Bleiben wir kurz beim Beispiel des Smartphones – das wohl sensorintensivste Consumer-Gerät, das jemals entwickelt wurde. Ursprünglich war der Applikationsprozessor dafür zuständig, das Sensor-Management und auch Sensorfusion mit zu übernehmen. Nun ist der Applikationsprozessor bekanntermaßen ein Stromfresser. Deshalb arbeiten in Smartphones jetzt Low-Power-Sensor-Knoten (Hubs). Sie übernehmen das Sensor-Management und die Sensordatenfusion - während der Applikationsprozessor ruhig vor sich hin schlafen kann. Auf diese Weise verlängert sich die Laufzeit des Akkus deutlich - verbesserter Leistungsumfang muss also nicht notwendigerweise mit kurzer Akkulaufzeit teuer bezahlt werden.
Sensoren halten jetzt aber auch verstärkt in weiteren Consumer-Geräten Einzug. Vom Fitness-Tracker über Gesundheitsüberwachungssysteme und Wearables bis zu speziellen Navigationssystemen reicht das Spektrum. Hier existiert – anders als bei den Smartphones – kein vordefinierter Standard. Und während Smartphone-Hersteller Zeit und Mitarbeiterressourcen in die strategische Sensortechnik stecken, verfolgen die Hersteller von Consumer-Gadgets kurzfristigere Ziele. Sie müssen in schneller Folge Innovationen liefern, enge Vermarktungsfenster treffen und mit kurzen Produktlebenszyklen zurechtkommen. Sie haben weder Zeit, Geld noch die Neigung, Sensorexperten zu werden. Und sie können ihre jeweilige Sensorstrategie von Produkt zu Produkt sprunghaft ändern. Also müssen die System-Designer Sensordatenfusion in dieser Zielgruppe aus einer anderen Perspektive angehen.

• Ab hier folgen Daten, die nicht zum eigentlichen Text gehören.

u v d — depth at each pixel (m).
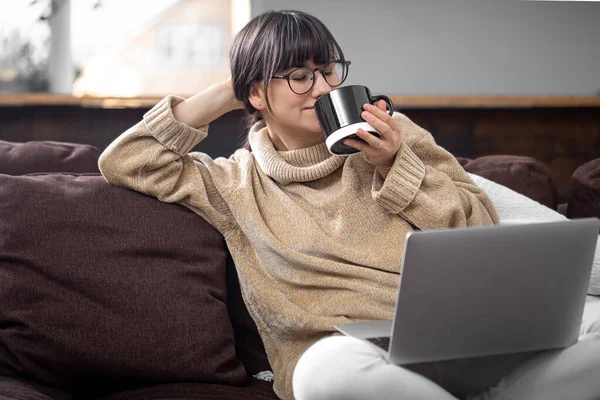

Sie wollen sicherlich auf höherer Ebene Optimierungen durchführen, Sensordatenfusion-Algorithmen sehen sie aber nicht als den wesentlichen Differenzierungsfaktor an. Ihr System muss sich durch die Technik unterscheiden, die erst oberhalb der Sensordatenfusion-Ebene zum Tragen kommt. Sie wollen nichts mehr und nichts weniger als schlicht ein funktionierendes System.